Riverfront Park & Ascend Amphitheater


Publication:
Date: 
November 15, 2015
A new aphitheater for Nashville's waterfront.

For more than 30 years a thermal energy plant sat just blocks from the heart of downtown Nashville, Tenn., on the Cumberland River, burning garbage. When the plant closed in 2004, city leaders wanted to give the 11-acre site a flashy new life. Various projects were proposed, including an office complex and a baseball stadium, but nothing garnered local support. In 2007, the city decided to turn the riverfront land into a park.

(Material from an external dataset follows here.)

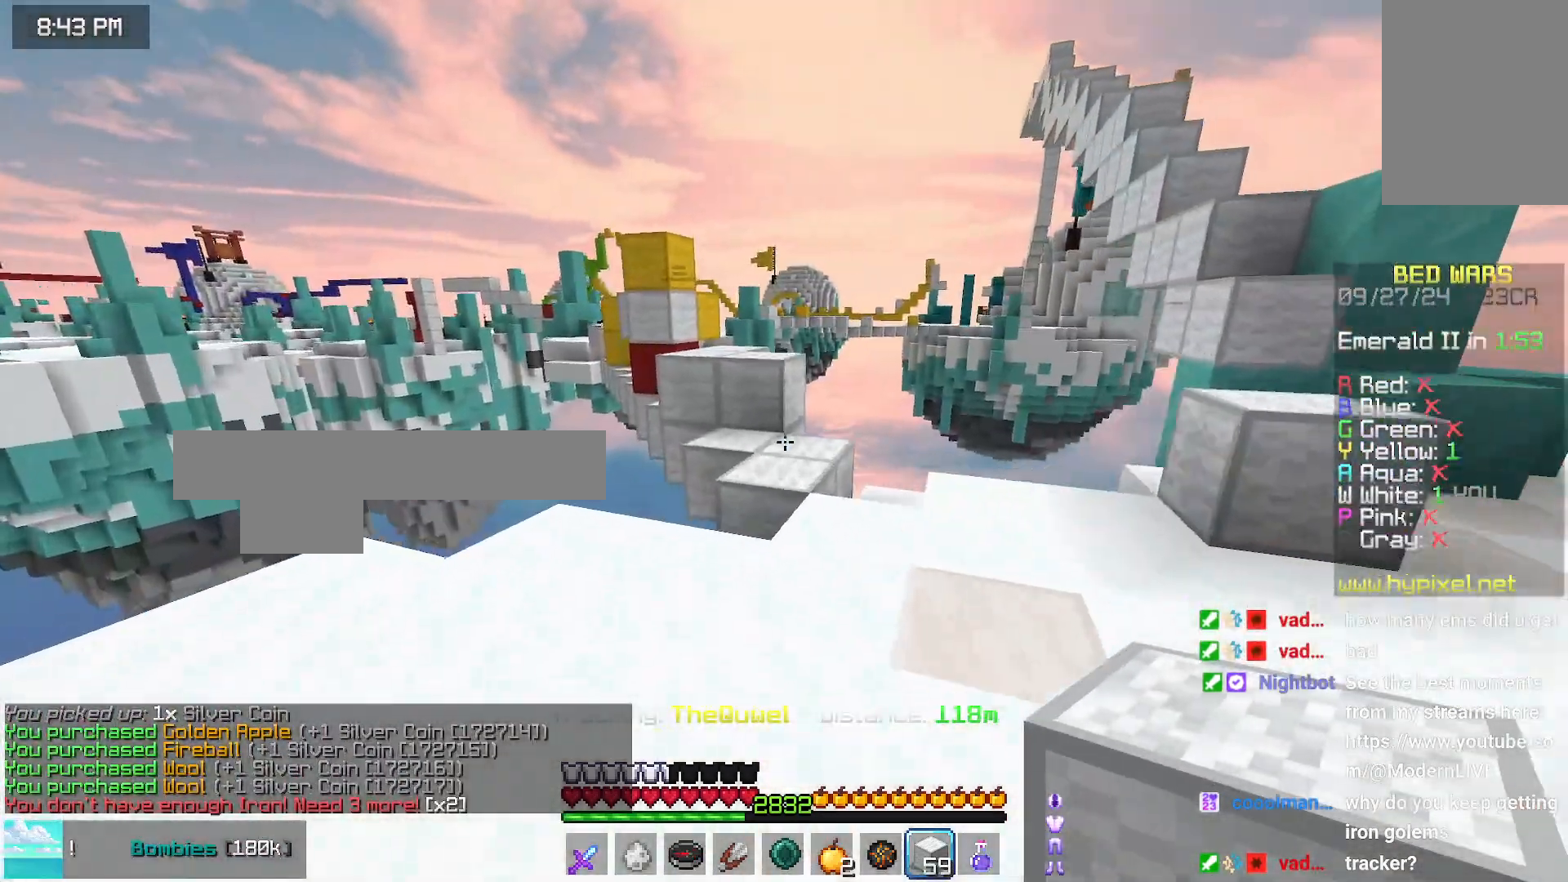
{"keys": ["up"], "mouse": ["right"], "events": [[483, "mouse_right", "down"]]}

Nashville being the home of country music, it wasn’t long before the park’s plan was amended to include one additional amenity: an amphitheater. But the city’s then-mayor Karl Dean wanted to ensure the amphitheater didn’t detract from the park, according to Hunter Gee, AIA, principal at local firm Smith Gee Studio, the project’s architect of record. “From very early on there was almost a mandate that we reduce the visual impact on the city skyline,” says Gee. That was interpreted to mean punching a hole through the building to allow continuous views of downtown.

Having never built an amphitheater, Smith Gee Studio hired Hodgetts + Fung, known for its work renovating the Hollywood Bowl near its office in Los Angeles. “It’s very unusual for an amphitheater not to have a solid back to it,” says Craig Hodgetts, FAIA.